→ PROBLEM TO SOLVE:
Present the lines of the records below as a Markdown table with two columns, Row and Line, numbering each non-blank line and skipping blank ones. Leave the pictures themselves out of the table.

┌──

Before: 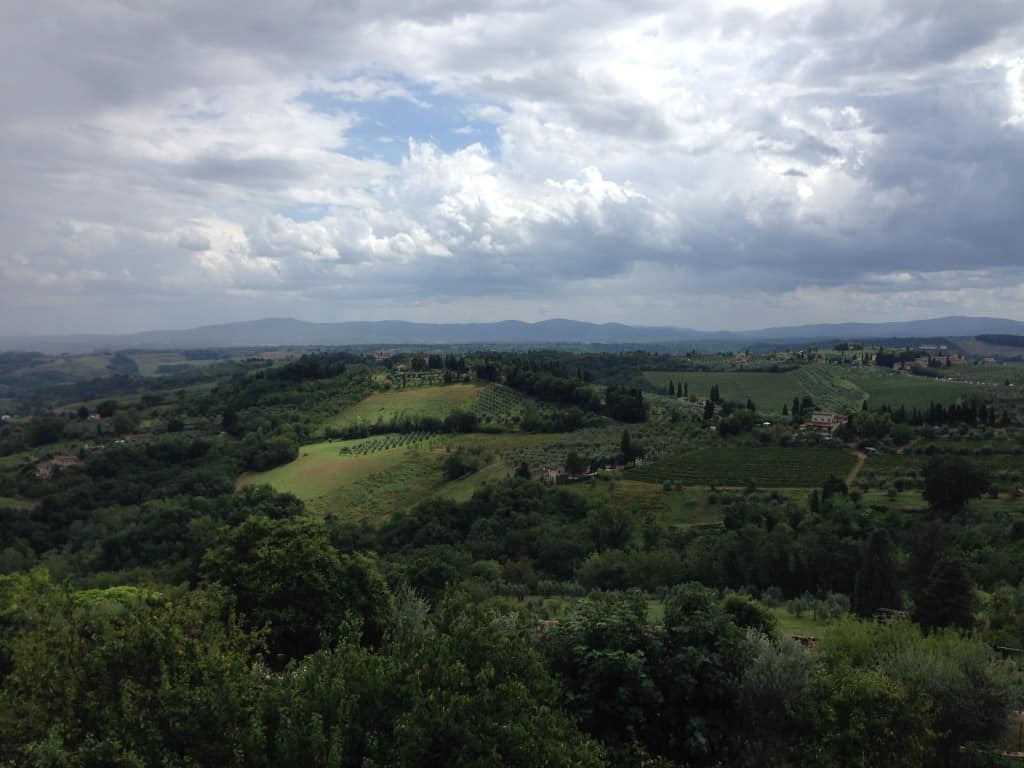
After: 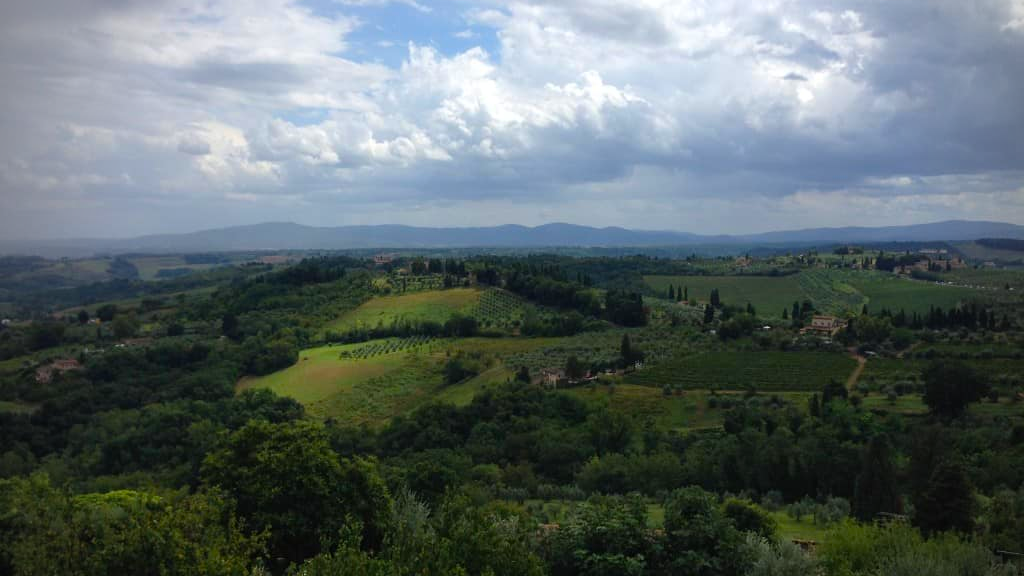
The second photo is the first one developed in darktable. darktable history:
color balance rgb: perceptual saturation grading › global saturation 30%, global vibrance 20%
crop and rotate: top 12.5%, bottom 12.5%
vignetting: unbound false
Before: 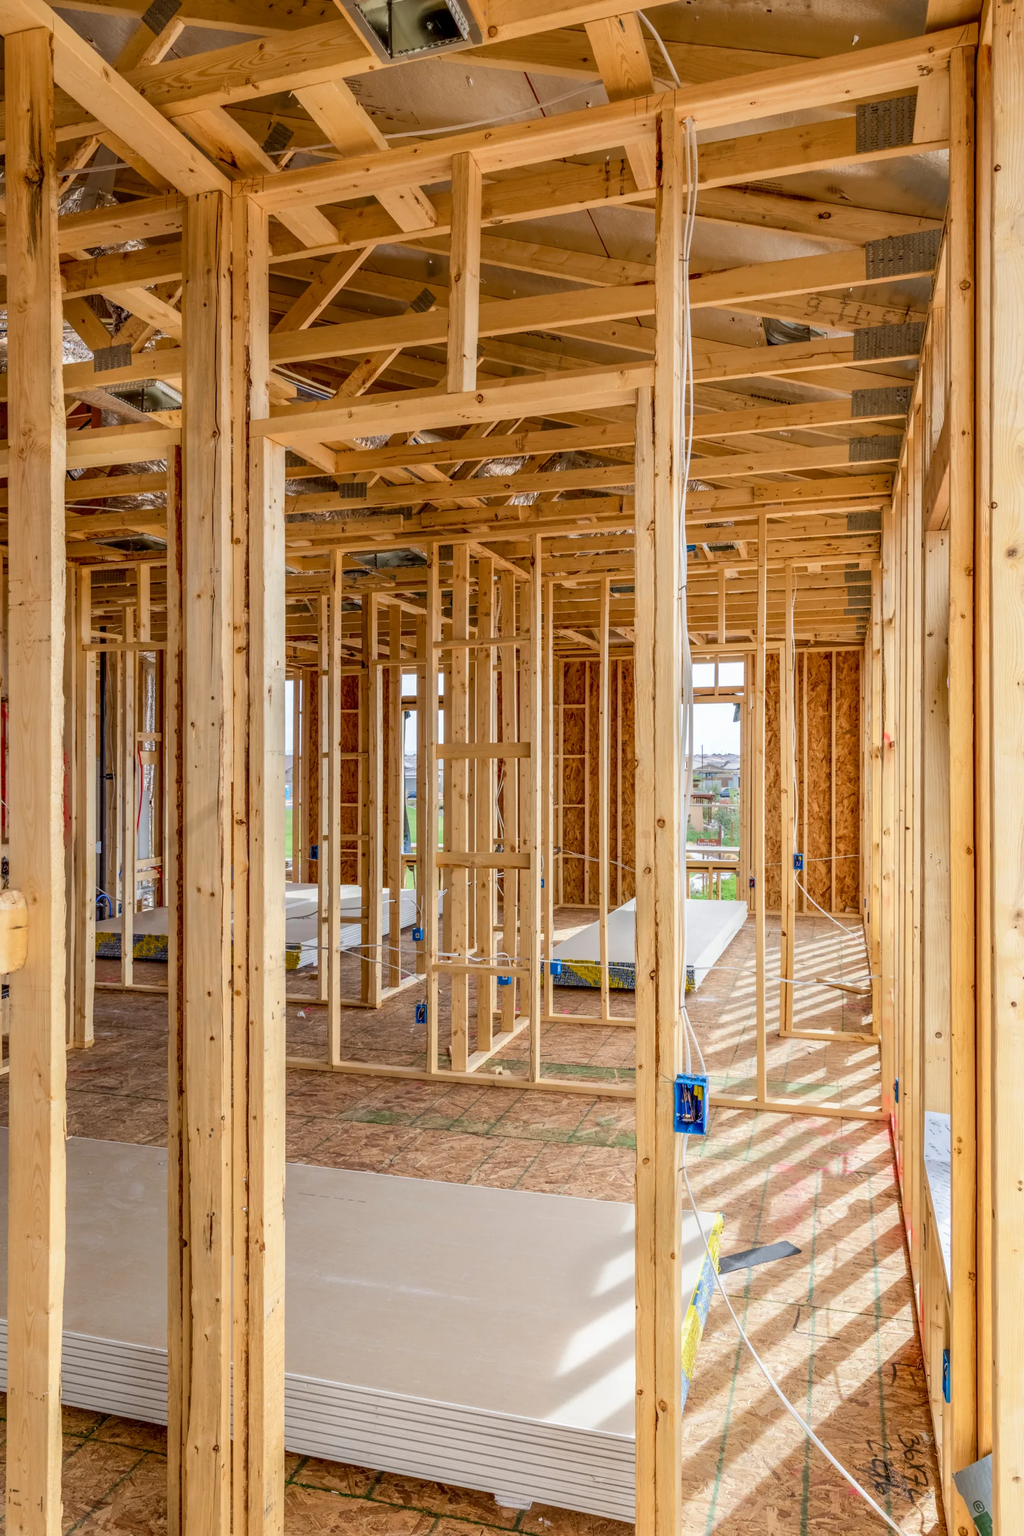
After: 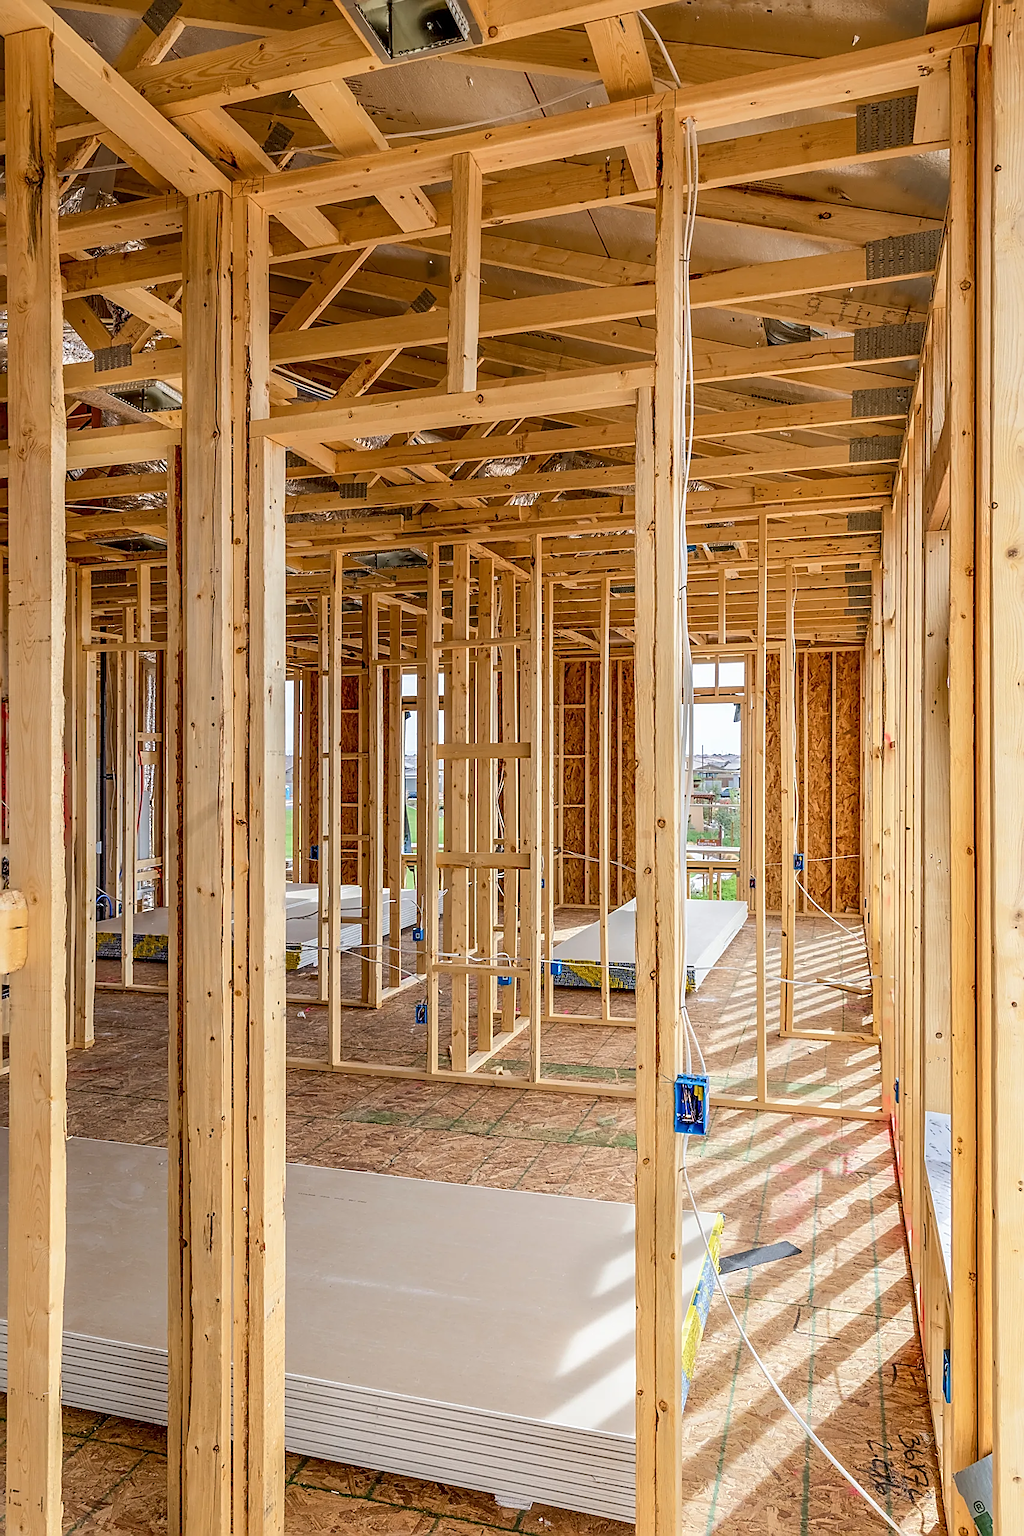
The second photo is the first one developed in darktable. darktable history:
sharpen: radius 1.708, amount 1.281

└──

→ RESPONSE TO THE EXERCISE:
| Row | Line |
|---|---|
| 1 | Before:  |
| 2 | After:  |
| 3 | The second photo is the first one developed in darktable. darktable history: |
| 4 | color balance rgb: perceptual saturation grading › global saturation 30%, global vibrance 20% |
| 5 | crop and rotate: top 12.5%, bottom 12.5% |
| 6 | vignetting: unbound false |
| 7 | Before:  |
| 8 | After:  |
| 9 | The second photo is the first one developed in darktable. darktable history: |
| 10 | sharpen: radius 1.708, amount 1.281 |